Artistas de Circo


Somos todos artistas de Circo. Malabaristas de pareceres e aparências. Quando o pano sobe, respiramos fundo, ensaiamos o nosso melhor sorriso, corrigimos a nossa postura e tentamos não desiludir a plateia que nos observa atentamente. Uma plateia ansiosa, que nos espera ver brilhar, mas que aguarda silenciosamente o nosso primeiro erro para nos lembrar as nossas falhas e imperfeições. Só conhecemos alguém quando conhecemos o seu contrário. O contrário de um artista é a sua falha perante um público expectante, porém traiçoeiro e sedento do seu fracasso. É exactamente assim o nosso contrário. Contrabalançamos o nosso carácter honesto e leal com o nosso lado mesquinho e ardiloso, mas no fim optamos sempre por nos proteger de quem somos. É a confiança que temos na nossa actuação que muitas vezes nos trai. Ensaiamos até à exaustão o nosso número, que não contamos que o mesmo possa ser passível de falhas e erros. 

Darmos a alguém a conhecer quem somos, é dar-lhes a conhecer aquilo que nós mesmos não conhecemos. A humildade é um dom e a honestidade é sem dúvida uma virtude, porém ambas podem ser um trapézio sem rede, se nos limitarmos a viver só e unicamente apoiados nelas. O perigo da nossa queda, consiste precisamente numa gestão errada de nós mesmos, pois muitas vezes a nossa maior falha, não está em não saber reconhecer os nossos defeitos, mas sim em não saber lidar com as nossas virtudes.
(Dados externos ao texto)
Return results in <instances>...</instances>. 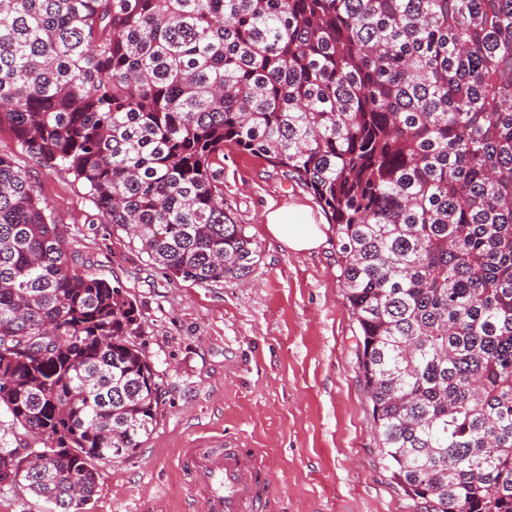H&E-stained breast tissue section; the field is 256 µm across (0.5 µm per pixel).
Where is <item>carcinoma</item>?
<instances>
[{"label": "carcinoma", "instance_id": "cac0c4a2", "mask_svg": "<svg viewBox=\"0 0 512 512\" xmlns=\"http://www.w3.org/2000/svg\"><path fill=\"white\" fill-rule=\"evenodd\" d=\"M199 285L254 241L233 146L334 224L379 447L430 512H512V0H0V128ZM0 155V486L84 512L154 431L123 288Z\"/></svg>", "mask_w": 512, "mask_h": 512}]
</instances>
Não somos seres superiores. Somos todos imperfeitos. Falsos e leais. Honestos e mesquinhos. Felizmente tenho a minha plateia para a qual posso actuar sem medo de falhar. Felizmente sou imperfeita. Felizmente sou humana.

(Helga - Novembro 2009)

8 comentários:

GizeldaNog disse...

Helga...
Nem sei quantas vezes aqui estive esperando você "ressurgir"!

Não imagina como estou feliz com sua volta, pelo template iluminado, pelo texto profundo e por você.

...e acredito que passamos a vida em busca de platéia,o erro é inevitável, mas o medo de sermos julgados e excluídos nos faz muito menos do que podemos ser.

Beijo, querida! Uma volta triunfal!

Catsone disse...

Helga, acho perfeita essa analogia com o circo. Eu gostaria de ser o palhaço para fazer os disparates todos e aceitá-los como parte da minha actuação. O palhaço é o único que tem desculpa para fazer trapalhadas sem que se ajuíze muito a respeito, certo. Mas há, no entanto, quem tenha medo dos palhaços: apesar do "nonsense" muitos prestam muita atenção às entrelinhas da conversa dos palhaços.

Bj.

PS: já tinha dito que o texto é uma beleza?

su disse...

adorei, simplesmente...

[a eterna necessidade de usarmos máscaras para os outros... até ao dia em, nem mesmo nós, nos reconhecemos mais]

um beijinho...

Poetic Girl disse...

E não é que é mesmo? saudades das tuas escritas, andas tão ausente... beijocas

AC disse...

Helga,
Adorei o texto. Passo mais tarde para comentá-lo com outra acuidade.

Beijo :)

Johnny disse...

Não sei se há motivos de felicidade na imperfeição, mas que ela existe em todos nós ninguém pode negar.

Eliete disse...

Helga você tem razão em tudo que escreveu sobre nós. Mas a vida é este palco, que nos atrai mesmo com todos os perigos e imperfeições. Como disse o psicanalista Winnicott: precisamos ser suficientemente bons, daí não devemos temer nossos erros. beijinhos e uma linda semana para você.

Luz Santos disse...

Quanto mais estivermos atentos e preocupados com a plateia pior é o desempenho.
Quem sobe ao palco deve ter a consciência de como pode reagir o público.
Por isso eu penso que o público deve estar no escuro para não prestarmos atenção às suas reacções.
Gostei do que li e sobre isto há muito a dizer.